> [Work instructions]: Find every line in the listing below that contains the word "tools", and copy each one.
Content starts
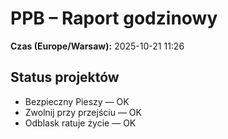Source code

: # PPB – Raport godzinowy
**Czas (Europe/Warsaw):** 2025-10-21 11:26

## Status projektów
- Bezpieczny Pieszy — OK
- Zwolnij przy przejściu — OK
- Odblask ratuje życie — OK

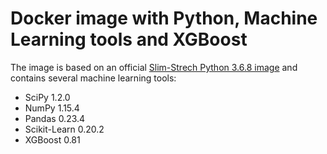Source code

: # Docker image with Python, Machine Learning tools and XGBoost

The image is based on an official [Slim-Strech Python 3.6.8 image](https://hub.docker.com/_/python/) and contains several machine learning tools:

* SciPy 1.2.0
* NumPy 1.15.4
* Pandas 0.23.4
* Scikit-Learn 0.20.2
* XGBoost 0.81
Content ends
> [Exercise result]:
: # Docker image with Python, Machine Learning tools and XGBoost
The image is based on an official [Slim-Strech Python 3.6.8 image](https://hub.docker.com/_/python/) and contains several machine learning tools:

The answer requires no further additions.